Why are we interested in the stocks that hedge funds pile into? The reason is simple: our research has shown that we can outperform the market by imitating the top stock picks of the best hedge funds. Our quarterly newsletter’s strategy selects 14 small-cap and large-cap stocks every quarter and has returned 373.4% since May 2014, beating its benchmark by 218 percentage points (see more details here).

Here is our list of the 10 high growth pharma stocks that are profitable in 2025.

10. Biogen Inc. (NASDAQ:BIIB)

Number of Hedge Fund Holders: 55

Biogen Inc. (NASDAQ:BIIB), founded in 1978 and headquartered in Cambridge, Massachusetts, continues to strengthen its leadership in neurological disorders, with a particular focus on Alzheimer’s disease. It stands tenth on our list among the high growth stocks. In April 2025, the European Commission approved lecanemab (Leqembi), developed with Eisai, marking Austria and Germany as its first EU markets. The therapy is now approved in 48 countries, with a U.S. FDA decision on a subcutaneous autoinjector formulation expected by August 31, 2025. Large Phase 3 trials, including AHEAD 3-45 for individuals at risk and Tau NexGen for inherited Alzheimer’s, highlight the company’s push into preclinical and familial forms of the disease.

To support this growing pipeline, Biogen Inc. (NASDAQ:BIIB) is investing $2 billion to expand its Research Triangle Park (RTP) operations in North Carolina. The new facility, set to be operational by late 2025, will feature advanced automation, expanded antisense oligonucleotide capabilities, and multi-platform fill-finish operations. With more than $10 billion invested in RTP since 1995, the business has cemented itself as a cornerstone of the state’s biopharma industry while ensuring a resilient supply for future launches.

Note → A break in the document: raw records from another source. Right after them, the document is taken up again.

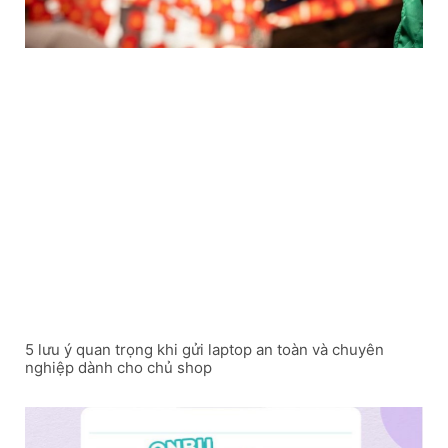
5 lưu ý quan trọng khi gửi laptop an toàn và chuyên
nghiệp dành cho chủ shop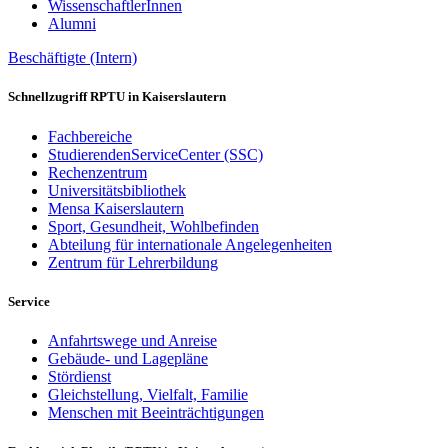
WissenschaftlerInnen
Alumni
Beschäftigte (Intern)
Schnellzugriff RPTU in Kaiserslautern
Fachbereiche
StudierendenServiceCenter (SSC)
Rechenzentrum
Universitätsbibliothek
Mensa Kaiserslautern
Sport, Gesundheit, Wohlbefinden
Abteilung für internationale Angelegenheiten
Zentrum für Lehrerbildung
Service
Anfahrtswege und Anreise
Gebäude- und Lagepläne
Stördienst
Gleichstellung, Vielfalt, Familie
Menschen mit Beeinträchtigungen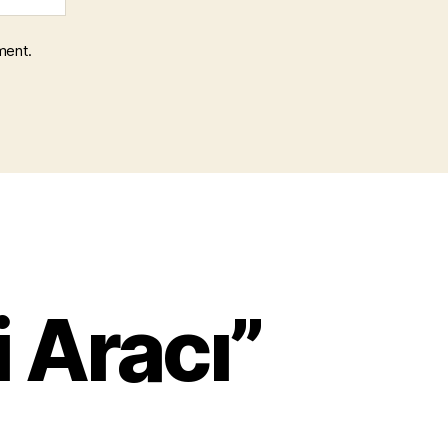
ment.
i Aracı”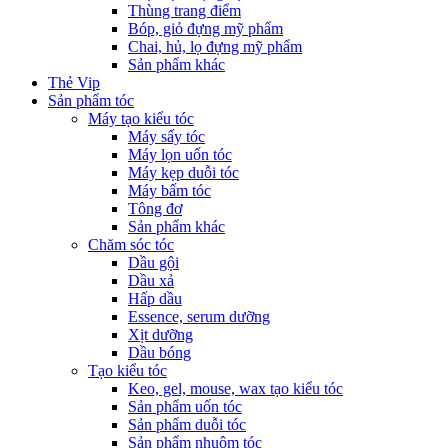
Thùng trang điểm
Bóp, giỏ đựng mỹ phẩm
Chai, hủ, lọ đựng mỹ phẩm
Sản phẩm khác
Thẻ Vip
Sản phẩm tóc
Máy tạo kiểu tóc
Máy sấy tóc
Máy lọn uốn tóc
Máy kẹp duỗi tóc
Máy bấm tóc
Tông đơ
Sản phẩm khác
Chăm sóc tóc
Dầu gội
Dầu xả
Hấp dầu
Essence, serum dưỡng
Xịt dưỡng
Dầu bóng
Tạo kiểu tóc
Keo, gel, mouse, wax tạo kiểu tóc
Sản phẩm uốn tóc
Sản phẩm duỗi tóc
Sản phẩm nhuộm tóc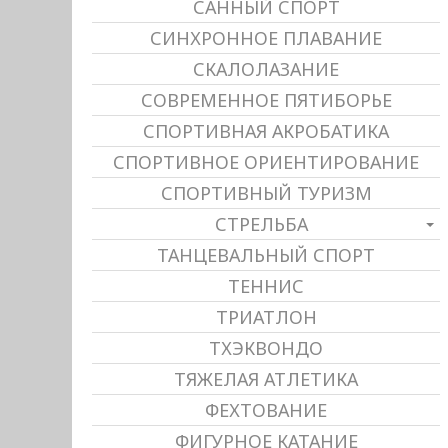
САННЫЙ СПОРТ
СИНХРОННОЕ ПЛАВАНИЕ
СКАЛОЛАЗАНИЕ
СОВРЕМЕННОЕ ПЯТИБОРЬЕ
СПОРТИВНАЯ АКРОБАТИКА
СПОРТИВНОЕ ОРИЕНТИРОВАНИЕ
СПОРТИВНЫЙ ТУРИЗМ
СТРЕЛЬБА
ТАНЦЕВАЛЬНЫЙ СПОРТ
ТЕННИС
ТРИАТЛОН
ТХЭКВОНДО
ТЯЖЕЛАЯ АТЛЕТИКА
ФЕХТОВАНИЕ
ФИГУРНОЕ КАТАНИЕ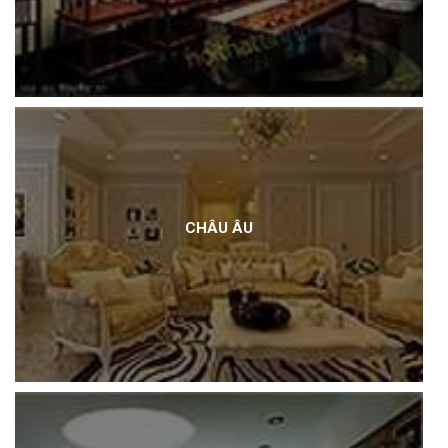
CHÂU ÂU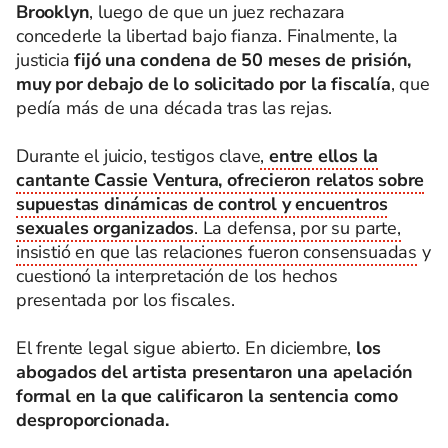
Brooklyn
, luego de que un juez rechazara
concederle la libertad bajo fianza. Finalmente, la
justicia
fijó una condena de 50 meses de prisión,
muy por debajo de lo solicitado por la fiscalía
, que
pedía más de una década tras las rejas.
Durante el juicio, testigos clave
,
entre ellos la
cantante Cassie Ventura, ofrecieron relatos sobre
supuestas dinámicas de control y encuentros
sexuales organizados
. La defensa, por su parte,
insistió en que las relaciones fueron consensuadas
y
cuestionó la interpretación de los hechos
presentada por los fiscales.
El frente legal sigue abierto. En diciembre,
los
abogados del artista presentaron una apelación
formal en la que calificaron la sentencia como
desproporcionada.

Beyond Alzheimer’s, Biogen Inc. (NASDAQ:BIIB) is advancing therapies across multiple high-need areas. Zorevunersen, an antisense drug for Dravet syndrome, is expected to deliver pivotal Phase 3 results by 2027. Salanersen, a potential breakthrough for spinal muscular atrophy, is moving toward Phase 3 trials following positive early data. Felzartamab, an anti-CD38 therapy, is in late-stage studies for rare kidney diseases, while dapirolizumab pegol has shown encouraging results in lupus by improving fatigue and disease activity.

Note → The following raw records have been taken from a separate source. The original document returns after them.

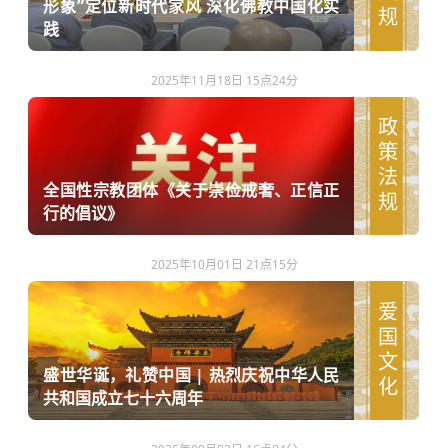
形象”定位新时代家风 深化佛教中国化实
践
2025年11月18日 15点24分
政策法规
全国性宗教团体《关于崇俭戒奢、正信正
行的倡议》
2025年10月01日 21点15分
爱国文化
盛世华诞，礼赞中国 | 热烈庆祝中华人民
共和国成立七十六周年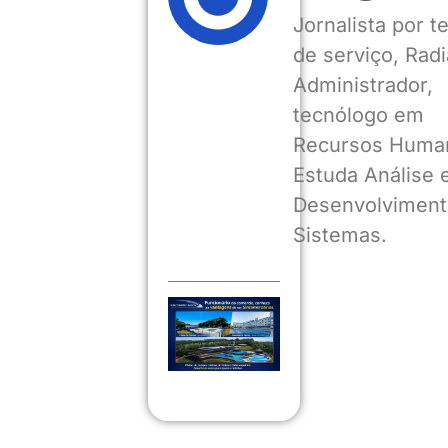
Jornalista por 
de serviço, Radia
Administrador,
tecnólogo em
Recursos Huma
Estuda Análise 
Desenvolviment
Sistemas.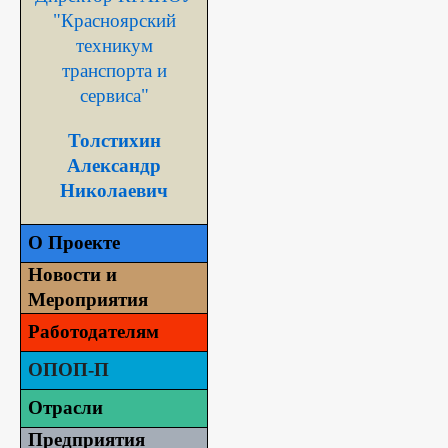
"Красноярский
техникум
транспорта и
сервиса"
Толстихин
Александр
Николаевич
О Проекте
Новости и
Мероприятия
Работодателям
ОПОП-П
Отрасли
Предприятия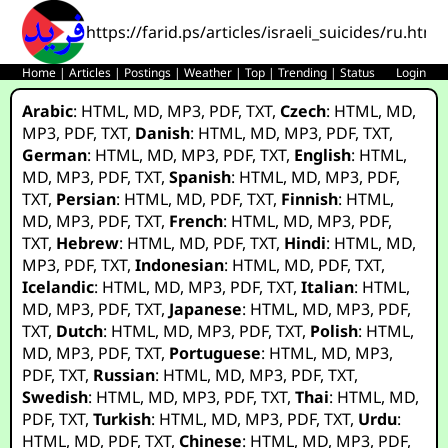
https://farid.ps/articles/israeli_suicides/ru.html
Home
|
Articles
|
Postings
|
Weather
|
Top
|
Trending
|
Status
Login
Arabic
:
HTML
,
MD
,
MP3
,
PDF
,
TXT
,
Czech
:
HTML
,
MD
,
MP3
,
PDF
,
TXT
,
Danish
:
HTML
,
MD
,
MP3
,
PDF
,
TXT
,
German
:
HTML
,
MD
,
MP3
,
PDF
,
TXT
,
English
:
HTML
,
MD
,
MP3
,
PDF
,
TXT
,
Spanish
:
HTML
,
MD
,
MP3
,
PDF
,
TXT
,
Persian
:
HTML
,
MD
,
PDF
,
TXT
,
Finnish
:
HTML
,
MD
,
MP3
,
PDF
,
TXT
,
French
:
HTML
,
MD
,
MP3
,
PDF
,
TXT
,
Hebrew
:
HTML
,
MD
,
PDF
,
TXT
,
Hindi
:
HTML
,
MD
,
MP3
,
PDF
,
TXT
,
Indonesian
:
HTML
,
MD
,
PDF
,
TXT
,
Icelandic
:
HTML
,
MD
,
MP3
,
PDF
,
TXT
,
Italian
:
HTML
,
MD
,
MP3
,
PDF
,
TXT
,
Japanese
:
HTML
,
MD
,
MP3
,
PDF
,
TXT
,
Dutch
:
HTML
,
MD
,
MP3
,
PDF
,
TXT
,
Polish
:
HTML
,
MD
,
MP3
,
PDF
,
TXT
,
Portuguese
:
HTML
,
MD
,
MP3
,
PDF
,
TXT
,
Russian
:
HTML
,
MD
,
MP3
,
PDF
,
TXT
,
Swedish
:
HTML
,
MD
,
MP3
,
PDF
,
TXT
,
Thai
:
HTML
,
MD
,
PDF
,
TXT
,
Turkish
:
HTML
,
MD
,
MP3
,
PDF
,
TXT
,
Urdu
:
HTML
,
MD
,
PDF
,
TXT
,
Chinese
:
HTML
,
MD
,
MP3
,
PDF
,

9. Amgen Inc. (NASDAQ:AMGN)

Number of Hedge Fund Holders: 62

Amgen Inc. (NASDAQ:AMGN), the California-based biotech giant, continues to strengthen its leadership in cardiovascular, oncology, respiratory, and rare diseases while expanding into new therapeutic frontiers.

In Q2 2025, the company posted a 9% year-over-year revenue increase, fueled by double-digit growth across 15 core products. Investment in R&D climbed 18%, with the company prioritizing high-impact areas like obesity, cardiovascular disease, and oncology. A $900 million manufacturing expansion in Ohio will support future supply and create hundreds of new jobs, underscoring the business’s commitment to scaling its pipeline.

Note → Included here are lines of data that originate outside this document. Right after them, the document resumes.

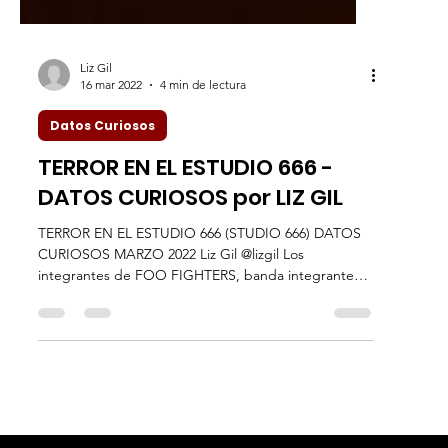
Liz Gil
16 mar 2022
4 min de lectura
Datos Curiosos
TERROR EN EL ESTUDIO 666 -
DATOS CURIOSOS por LIZ GIL
TERROR EN EL ESTUDIO 666 (STUDIO 666) DATOS
CURIOSOS MARZO 2022 Liz Gil @lizgil Los
integrantes de FOO FIGHTERS, banda integrante
del...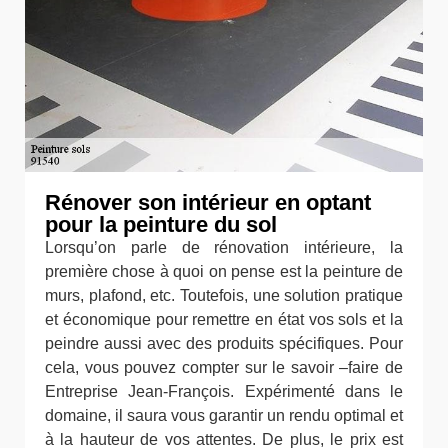
Rénover son intérieur en optant
pour la peinture du sol
Lorsqu’on parle de rénovation intérieure, la
première chose à quoi on pense est la peinture de
murs, plafond, etc. Toutefois, une solution pratique
et économique pour remettre en état vos sols et la
peindre aussi avec des produits spécifiques. Pour
cela, vous pouvez compter sur le savoir –faire de
Entreprise Jean-François. Expérimenté dans le
domaine, il saura vous garantir un rendu optimal et
à la hauteur de vos attentes. De plus, le prix est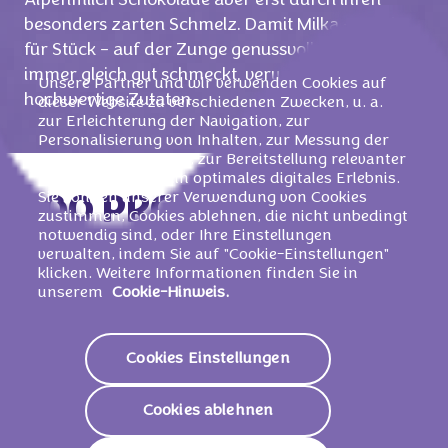
Alpenmilch
Schokolade aber erst durch ihren
besonders zarten Schmelz. Damit Milka –
Stück
für Stück – auf der Zunge genussvoll zergeht und
immer gleich gut
schmeckt, verwenden wir nur
Unsere Partner und wir verwenden Cookies auf
hochwertige Zutaten.
dieser Website zu verschiedenen Zwecken, u. a.
zur Erleichterung der Navigation, zur
Personalisierung von Inhalten, zur Messung der
Nutzung der Website, zur Bereitstellung relevanter
Werbung und für ein optimales digitales Erlebnis.
Sie können unserer Verwendung von Cookies
100 PROZENT
zustimmen, Cookies ablehnen, die nicht unbedingt
notwendig sind, oder Ihre Einstellungen
ALPENMILCH
verwalten, indem Sie auf "Cookie-Einstellungen"
klicken. Weitere Informationen finden Sie in
unserem
Cookie-Hinweis.
Milka ist ein Traditionsprodukt. Deshalb
verwenden wir seit mehr als 100 Jahren
ausschließlich Milch aus der Alpenregion für
Cookies Einstellungen
unsere Schokolade. Bei jedem Liter Milch, den wir
von unseren Lieferanten erhalten, stellen wir
Cookies ablehnen
damit sicher, dass dieser zu 100 Prozent aus den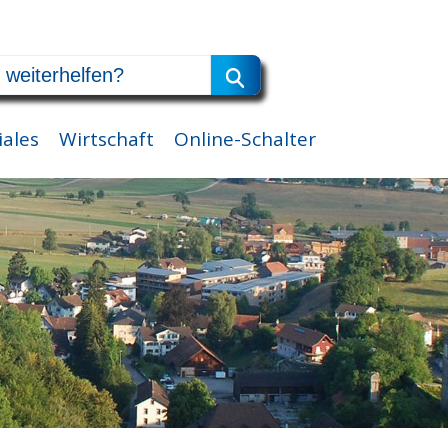
iales
Wirtschaft
Online-Schalter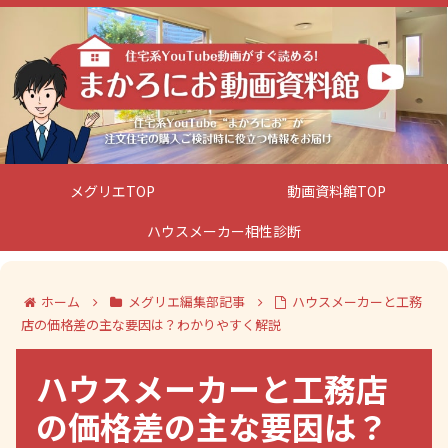
メグリエTOP
動画資料館TOP
ハウスメーカー相性診断
ホーム
メグリエ編集部記事
ハウスメーカーと工務
店の価格差の主な要因は？わかりやすく解説
ハウスメーカーと工務店
の価格差の主な要因は？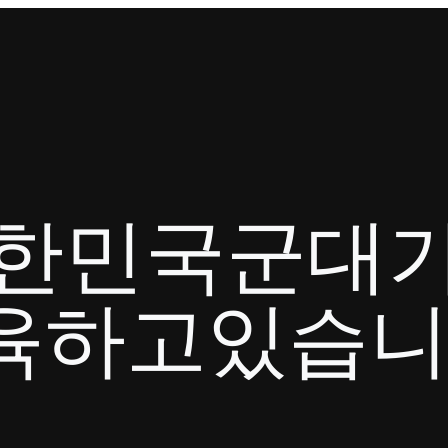
대한민국군대
육하고있습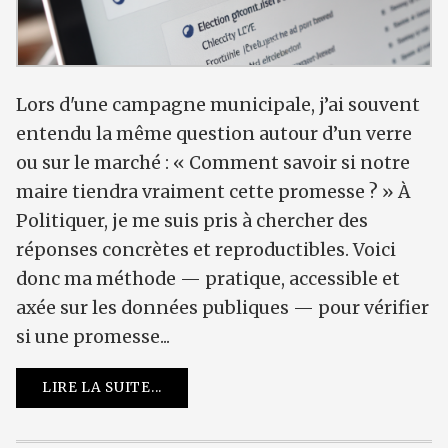
Lors d'une campagne municipale, j’ai souvent
entendu la même question autour d’un verre
ou sur le marché : « Comment savoir si notre
maire tiendra vraiment cette promesse ? » À
Politiquer, je me suis pris à chercher des
réponses concrètes et reproductibles. Voici
donc ma méthode — pratique, accessible et
axée sur les données publiques — pour vérifier
si une promesse...
LIRE LA SUITE...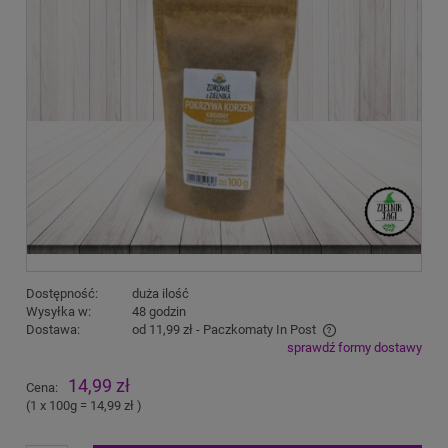
Dostępność:
duża ilość
Wysyłka w:
48 godzin
Dostawa:
od 11,99 zł
- Paczkomaty In Post
sprawdź formy dostawy
Cena nie zawiera ewentualnych kosztów płatności
14,99 zł
Cena:
(1
x 100g
=
14,99 zł
)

The spotlight remains on MariTide, Amgen Inc. (NASDAQ:AMGN)’s experimental obesity drug designed to target both GLP-1 and GIP receptors for potentially superior weight-loss outcomes. Key Phase 2 trial results are expected in late 2025, including studies in both obesity and type 2 diabetes. Early data suggests patients could achieve weight loss of up to 20%, positioning MariTide as a potential disruptor in a market projected to exceed $150 billion globally.

Regulatory and clinical momentum also continues across Amgen Inc. (NASDAQ:AMGN)’s portfolio. In August 2025, Repatha gained expanded FDA approval for adults at elevated risk of major cardiovascular events, while Tezspire posted 46% sales growth year-over-year as adoption in severe asthma accelerates. Meanwhile, biosimilars revenue jumped 40%, strengthening margins and expanding access to affordable therapies.